Crosthwaite Writes on Shaker Spiritual Notices

Wednesday, February 19, 2014 - 16:00
An 1845 Shaker spiritual notice from "Holy Mother Wisdom" to Eldress Ruth Landon, copied and illustrated by Eleanor Potter

In the mid-nineteenth century, young Shakers often went into trances during which they believed themselves to be conduits of divine messages. Professor of Religion Jane Crosthwaite has just published about this era in The Shaker Spiritual Notices of Eleanor Potter.

The Shakers—a religious sect whose followers often literally shook with spiritual fervor during worship services—believed in “a theological world where heaven and earth enjoyed frequent and free interchanges,” Crosthwaite writes.

Potter, who lived in the New Lebanon, New York, Shaker community, copied in elegant handwriting the divinely inspired “notices” she received.

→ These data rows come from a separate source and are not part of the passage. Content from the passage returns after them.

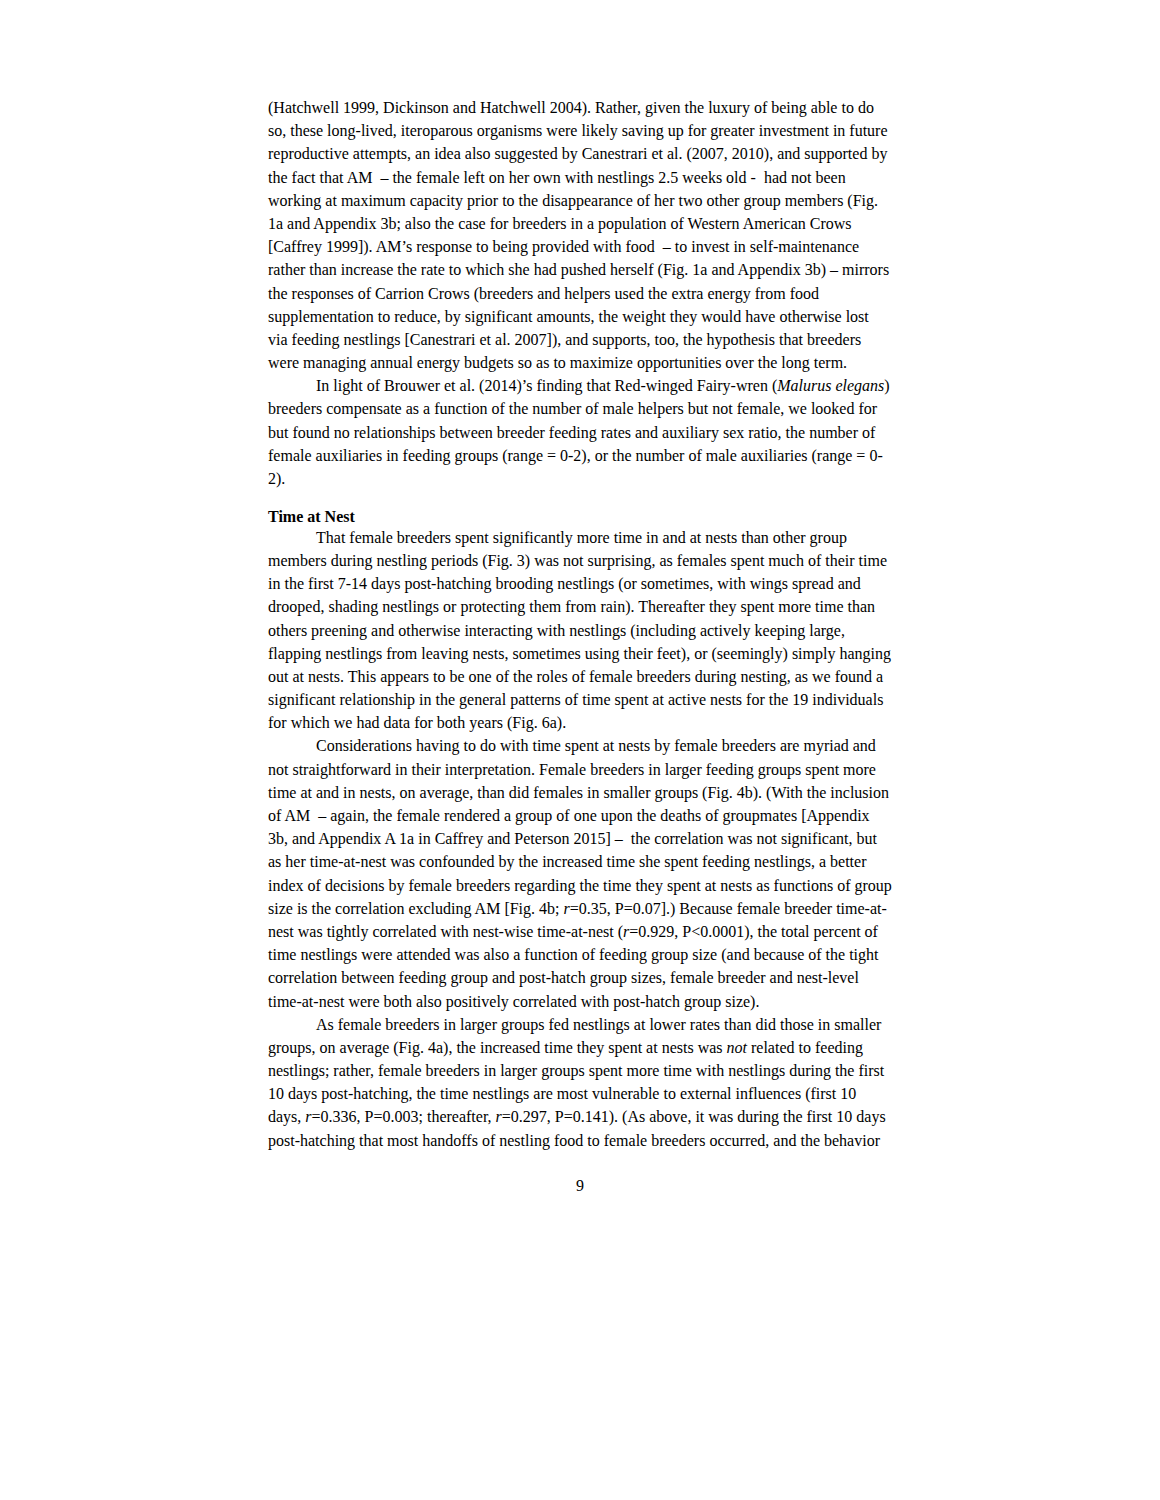(Hatchwell 1999, Dickinson and Hatchwell 2004). Rather, given the luxury of being able to do so, these long-lived, iteroparous organisms were likely saving up for greater investment in future reproductive attempts, an idea also suggested by Canestrari et al. (2007, 2010), and supported by the fact that AM – the female left on her own with nestlings 2.5 weeks old - had not been working at maximum capacity prior to the disappearance of her two other group members (Fig. 1a and Appendix 3b; also the case for breeders in a population of Western American Crows [Caffrey 1999]). AM’s response to being provided with food – to invest in self-maintenance rather than increase the rate to which she had pushed herself (Fig. 1a and Appendix 3b) – mirrors the responses of Carrion Crows (breeders and helpers used the extra energy from food supplementation to reduce, by significant amounts, the weight they would have otherwise lost via feeding nestlings [Canestrari et al. 2007]), and supports, too, the hypothesis that breeders were managing annual energy budgets so as to maximize opportunities over the long term.
In light of Brouwer et al. (2014)’s finding that Red-winged Fairy-wren (Malurus elegans) breeders compensate as a function of the number of male helpers but not female, we looked for but found no relationships between breeder feeding rates and auxiliary sex ratio, the number of female auxiliaries in feeding groups (range = 0-2), or the number of male auxiliaries (range = 0-2).
Time at Nest
That female breeders spent significantly more time in and at nests than other group members during nestling periods (Fig. 3) was not surprising, as females spent much of their time in the first 7-14 days post-hatching brooding nestlings (or sometimes, with wings spread and drooped, shading nestlings or protecting them from rain). Thereafter they spent more time than others preening and otherwise interacting with nestlings (including actively keeping large, flapping nestlings from leaving nests, sometimes using their feet), or (seemingly) simply hanging out at nests. This appears to be one of the roles of female breeders during nesting, as we found a significant relationship in the general patterns of time spent at active nests for the 19 individuals for which we had data for both years (Fig. 6a).
Considerations having to do with time spent at nests by female breeders are myriad and not straightforward in their interpretation. Female breeders in larger feeding groups spent more time at and in nests, on average, than did females in smaller groups (Fig. 4b). (With the inclusion of AM – again, the female rendered a group of one upon the deaths of groupmates [Appendix 3b, and Appendix A 1a in Caffrey and Peterson 2015] – the correlation was not significant, but as her time-at-nest was confounded by the increased time she spent feeding nestlings, a better index of decisions by female breeders regarding the time they spent at nests as functions of group size is the correlation excluding AM [Fig. 4b; r=0.35, P=0.07].) Because female breeder time-at-nest was tightly correlated with nest-wise time-at-nest (r=0.929, P<0.0001), the total percent of time nestlings were attended was also a function of feeding group size (and because of the tight correlation between feeding group and post-hatch group sizes, female breeder and nest-level time-at-nest were both also positively correlated with post-hatch group size).
As female breeders in larger groups fed nestlings at lower rates than did those in smaller groups, on average (Fig. 4a), the increased time they spent at nests was not related to feeding nestlings; rather, female breeders in larger groups spent more time with nestlings during the first 10 days post-hatching, the time nestlings are most vulnerable to external influences (first 10 days, r=0.336, P=0.003; thereafter, r=0.297, P=0.141). (As above, it was during the first 10 days post-hatching that most handoffs of nestling food to female breeders occurred, and the behavior
9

Then she illustrated the messages with pen and ink drawings. Each notice was bound into a neat booklet reproduced in Crosthwaite’s book, which also includes her scholarly essay analyzing the notices.

Crosthwaite says Potter’s notices were part of a “flood” of such messages from the Heavenly Father, Holy Mother Wisdom, and other “heavenly parents,” praising current Shaker leaders and telling them how to lead their flock.  Potter’s notices are particularly conservative in content, warning members not to stray from the teachings of Shaker leader Mother Ann Lee, which included practicing celibacy and self-denial. The messages also reflect worries about what will happen when aging Shaker elders die.

Potter’s illustrations are related to a larger Shaker tradition of “gift drawings,” which were an acceptable way for Shakers to create and accept art despite a ban on decoration.  Shaker artists “were adept at making virtues and blessings concrete,” Crosthwaite writes. “Approbation became roses; fans indicated discernment; cups could carry tribulation or evidence of long-suffering.” Potter’s images were typical of an era marked by an “extraordinary combination of visionary ambition and common images.”

Potter’s notices both “highlight a moment when the Shaker community was dealing with many issues” and “show the imaginative reach of uneducated believers trying to make statements about eternity,” says Crosthwaite.

Although the Shaker mindset can seem very foreign to many today, she says their efforts were “not unlike what we are still trying to do with our limited understanding of the universe—make what we hope are profoundly insightful observations.”